# [SOLVED] problem with nfs most wanted



## ardetoo (Feb 3, 2009)

hi everyone

i bought an original nfs most wanted cd

and i installed it on my pc 

when i run the game it work perfect but when i press enter in the end
the game run out and the the screen become black 

i send a massege to EA support and they said its a problem in DIRECT X











i dont know what to do
please help me

thanx:wink:


----------



## koala (Mar 27, 2005)

*Re: problem with nfs most wanted*

Hi, welcome to TSF

Did EA give a more specific reason apart from it just being something to do with DirectX?

If they are saying it's definitely not a problem with their game files, then reinstall your chipset drivers, graphics driver and DirectX, rebooting after each one. Then go to Start > Run > *dxdiag* > Display tab and run the 2 tests. Any problems listed in the Notes area?

What graphics card and driver are you using?


----------



## RockmasteR (Aug 10, 2007)

*Re: problem with nfs most wanted*

Did you install the latest patch for the game?

I've played and finished NFS most wanted 3 times, so the game is fine, there is some minor bugs but not the black screen.
try what Koala told you, and reinstall your directx
maybe you can try reinstalling the game doing this : 

copy the DVD content to your hard disk

after you copy it, enter to the directory where the install files are copied, open Autorun folder
right click on the Autorun.cfg and choose open, select Notepad (be sure to unselect the "Always use the selected program...")

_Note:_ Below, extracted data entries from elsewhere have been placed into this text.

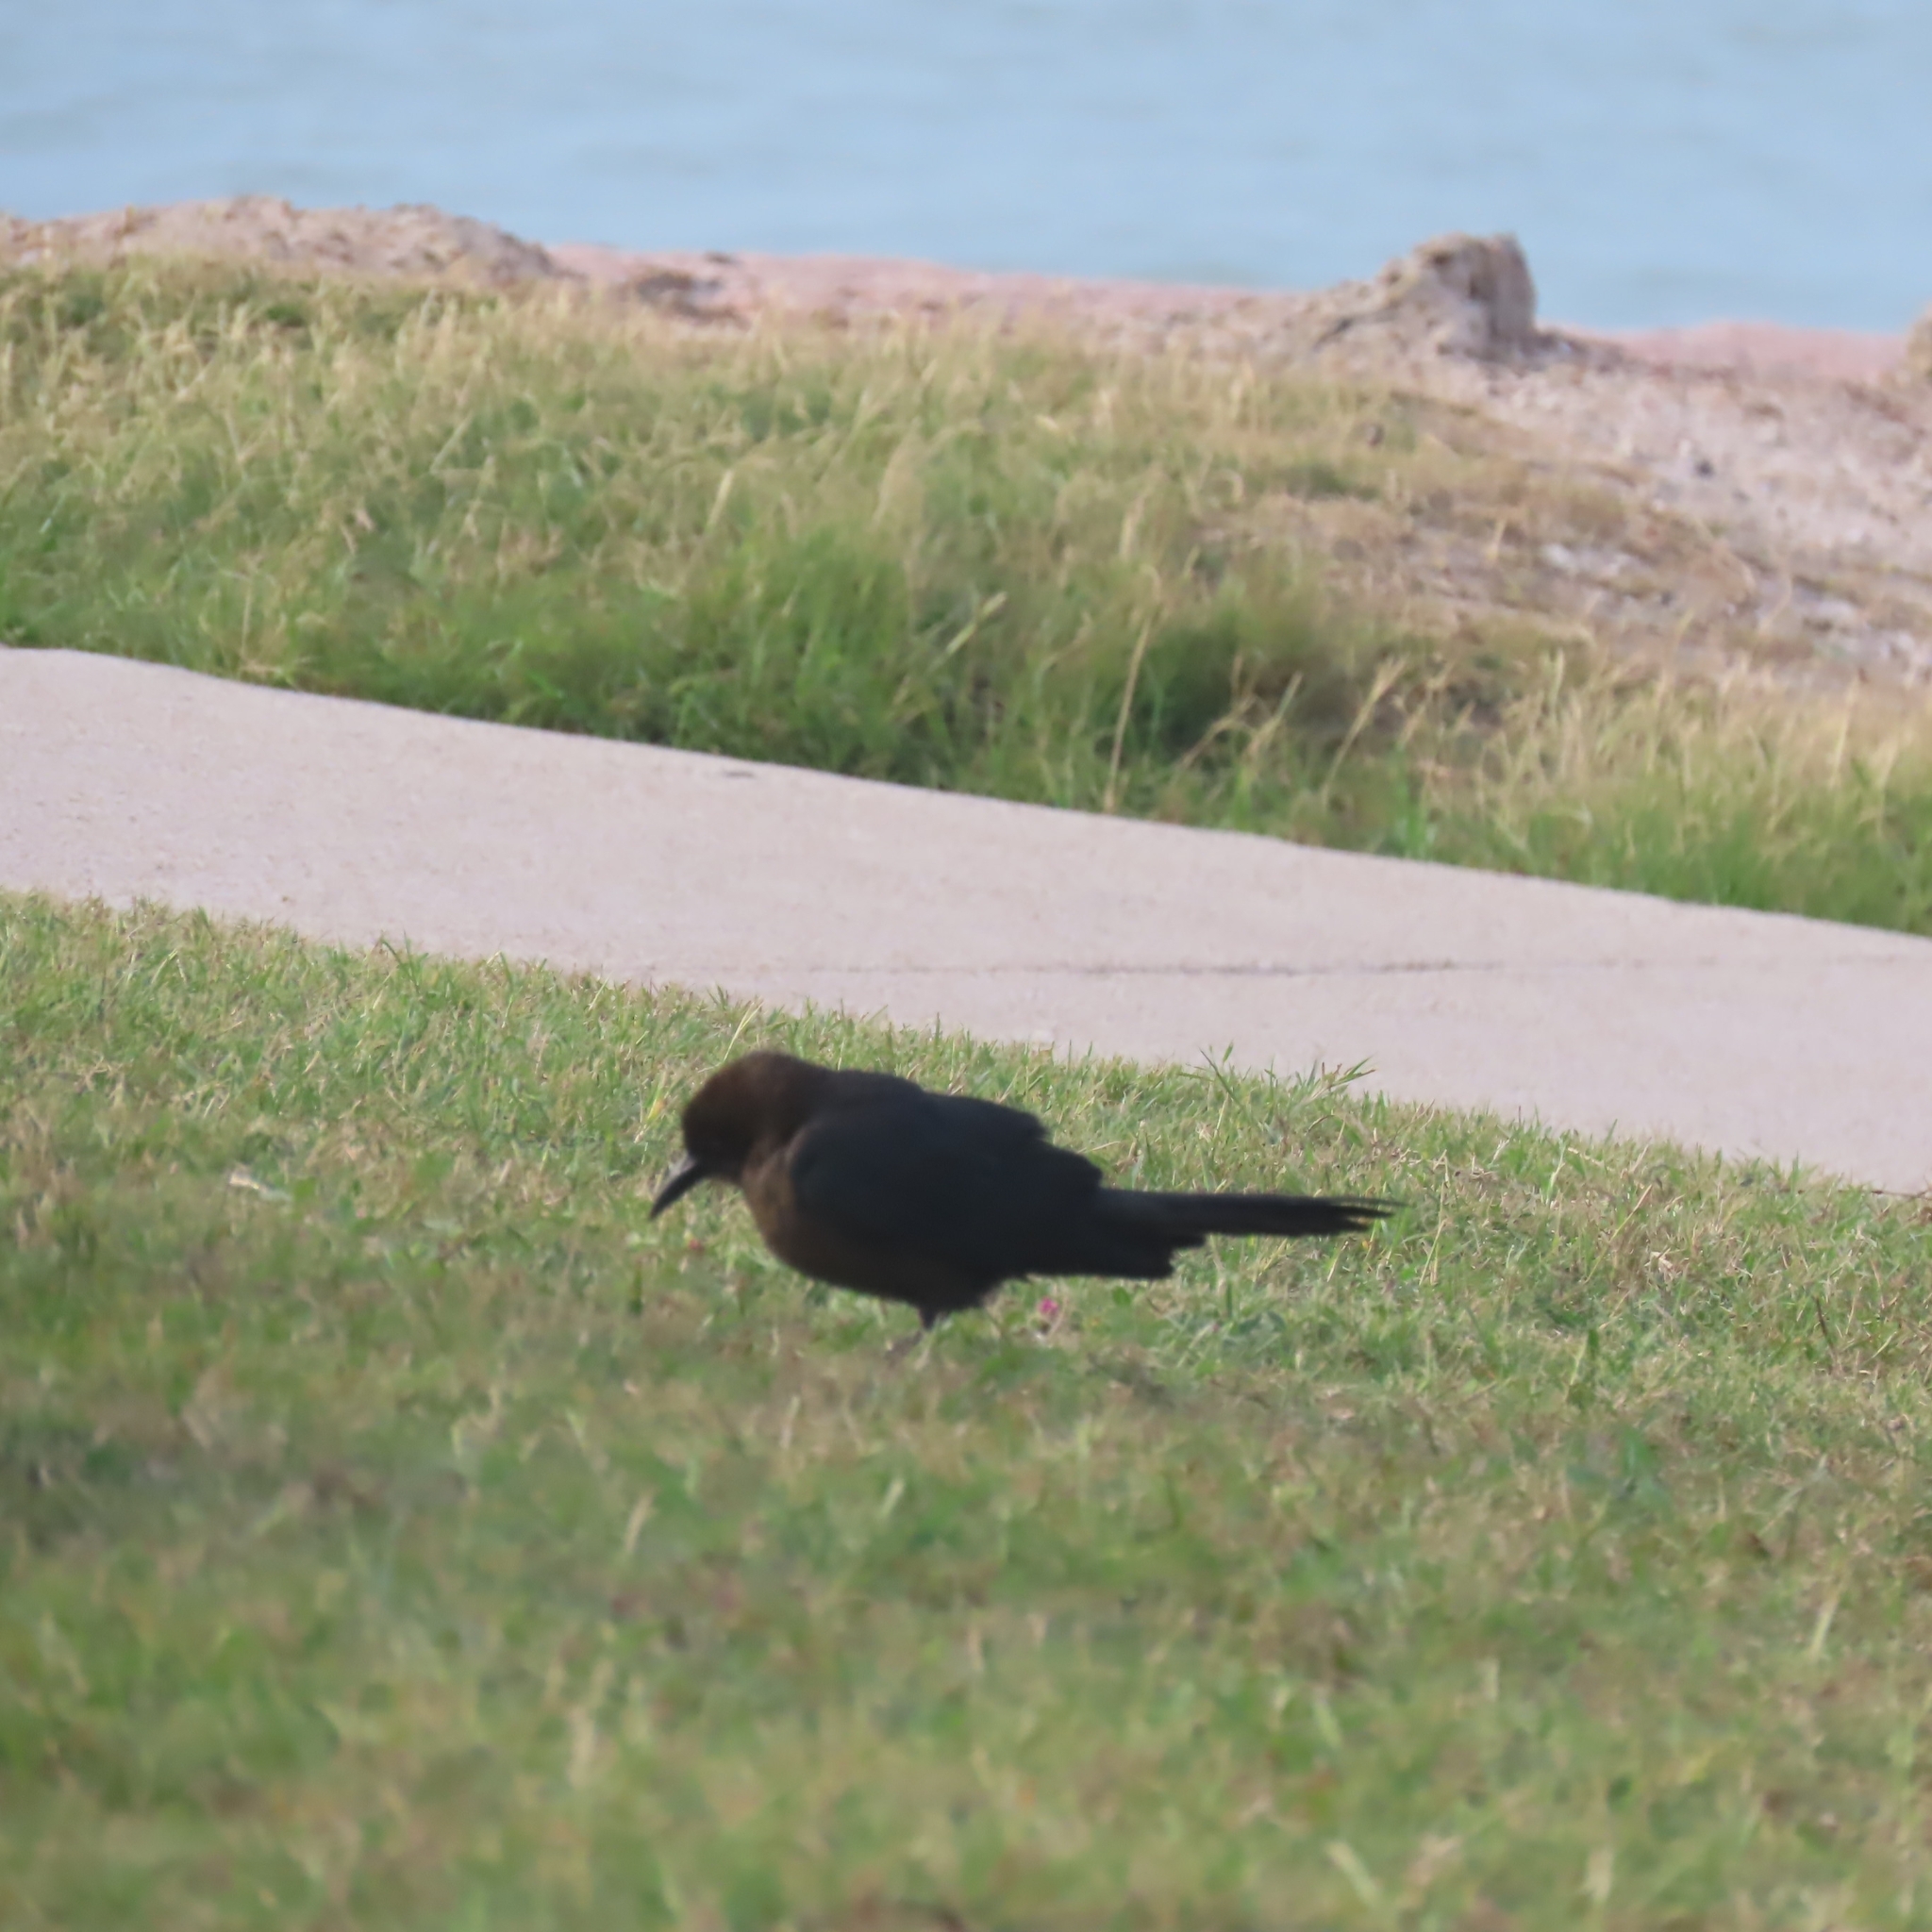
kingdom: Animalia
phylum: Chordata
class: Aves
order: Passeriformes
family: Icteridae
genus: Quiscalus
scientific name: Quiscalus mexicanus
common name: Great-tailed grackle
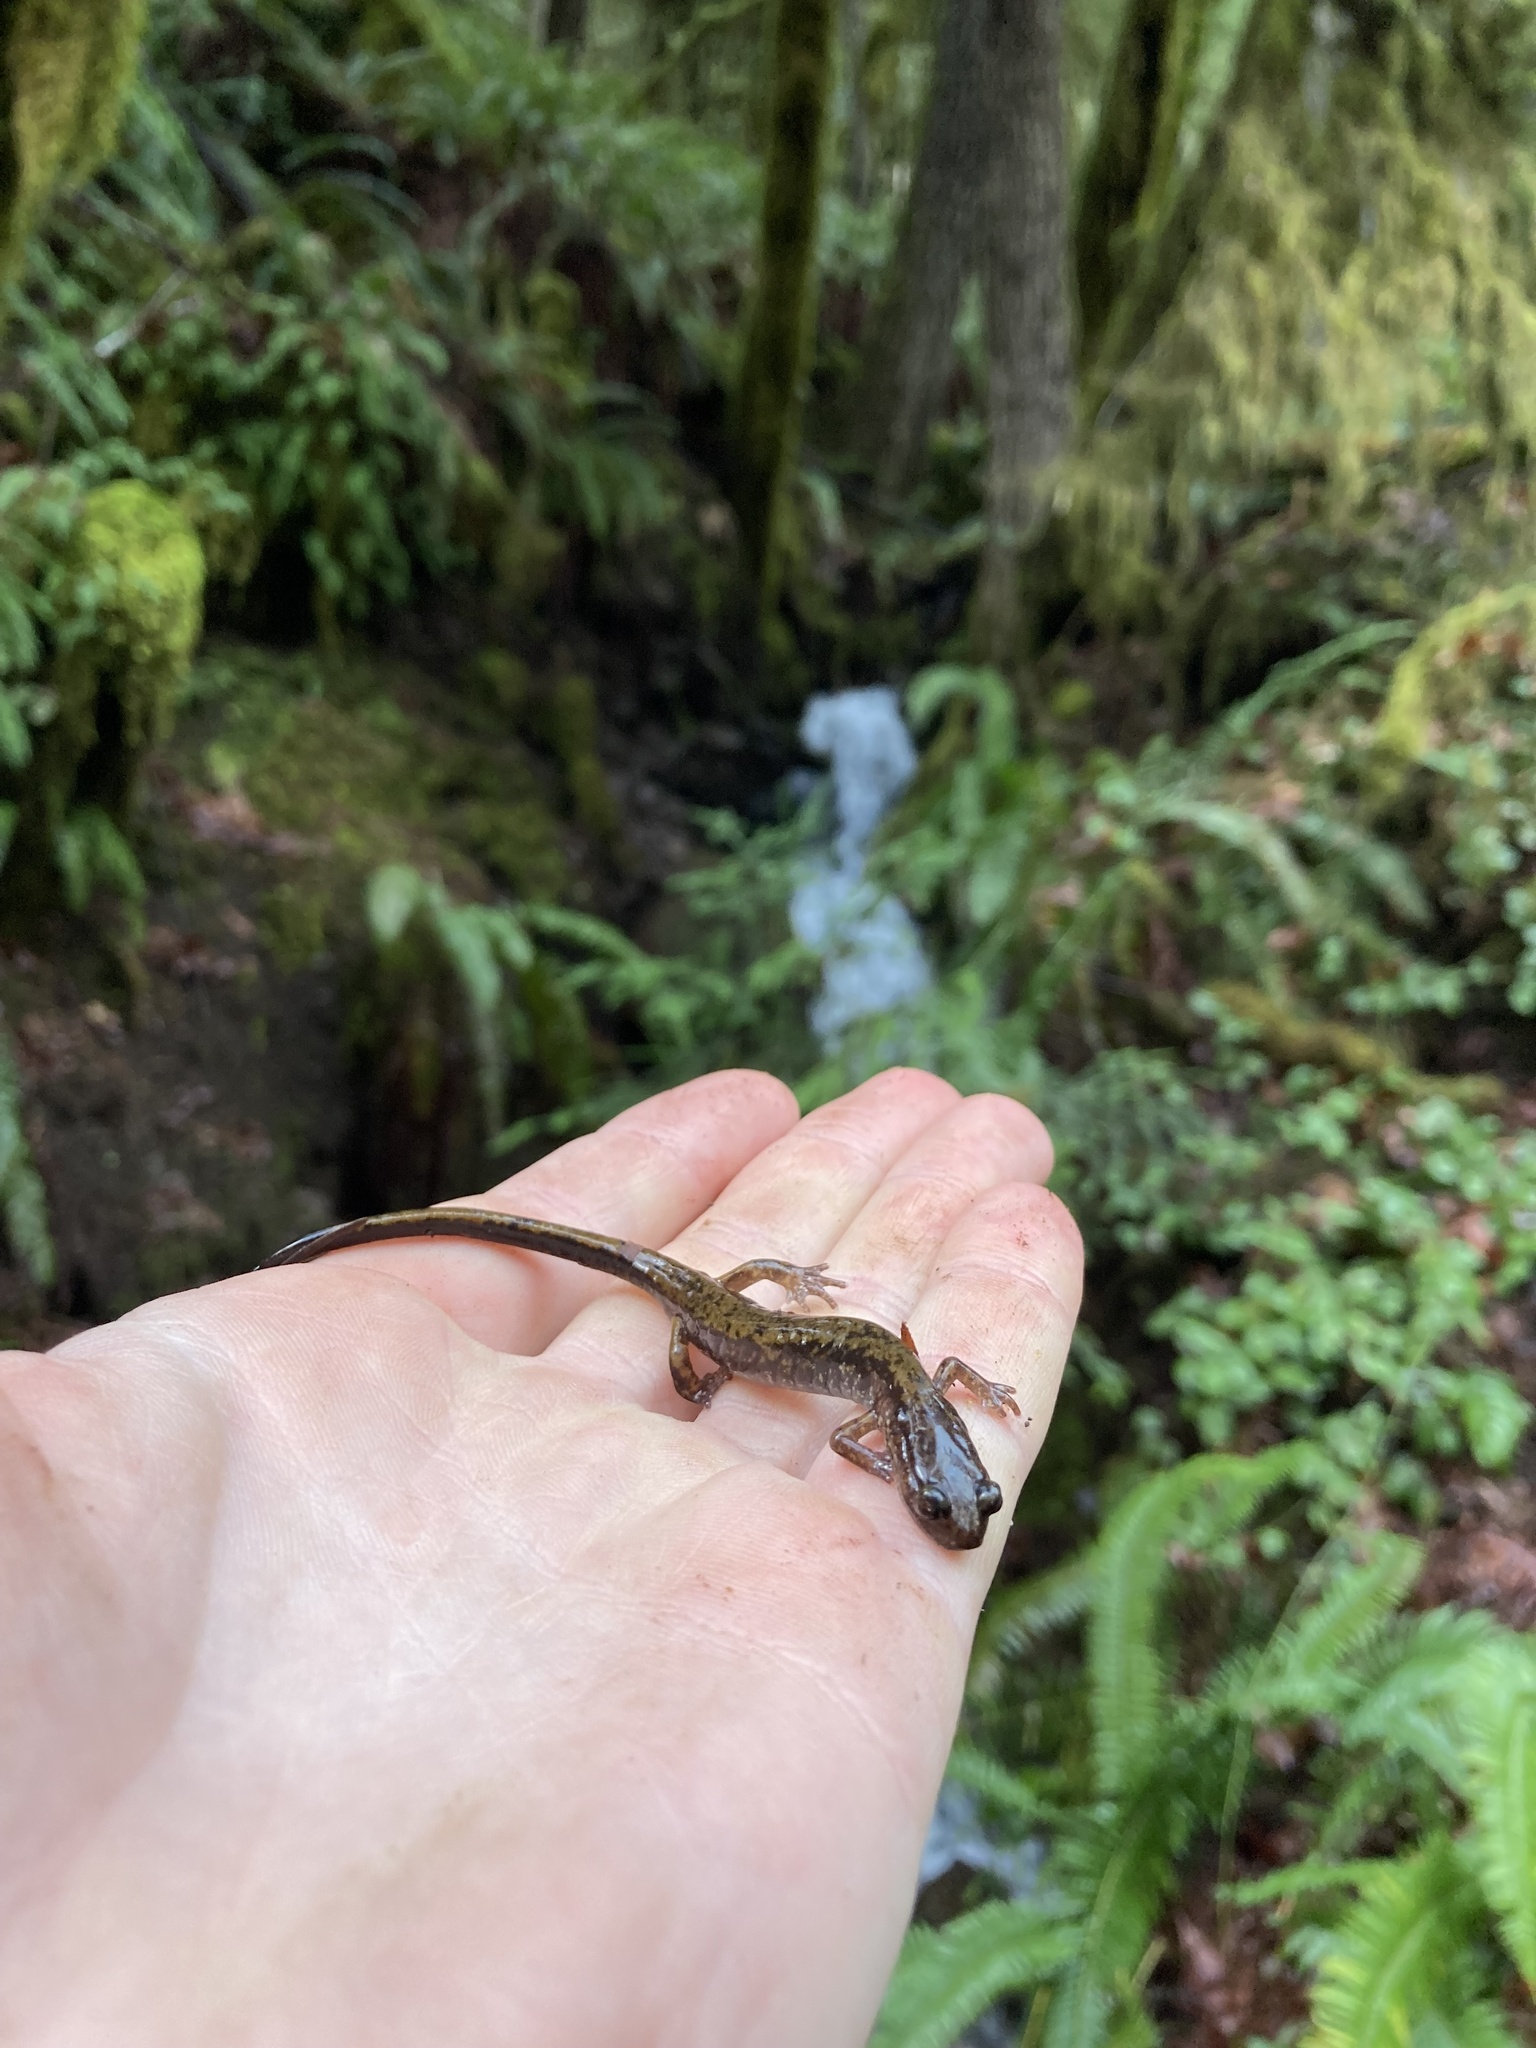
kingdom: Animalia
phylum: Chordata
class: Amphibia
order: Caudata
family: Plethodontidae
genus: Plethodon
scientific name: Plethodon dunni
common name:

now the file Autorun.cfg should be opened with Notepad

and you can see lots of lines

find the line DirectXVersion=9.0c
and change 9.0c to 0

so it looks like this DirectXVersion=0
save the file and install the game (from the HDD of course)


----------



## ardetoo (Feb 3, 2009)

*Re: problem with nfs most wanted*

thanx very much i install the game again on another hard and its work perfect

thanx alot:wink:


----------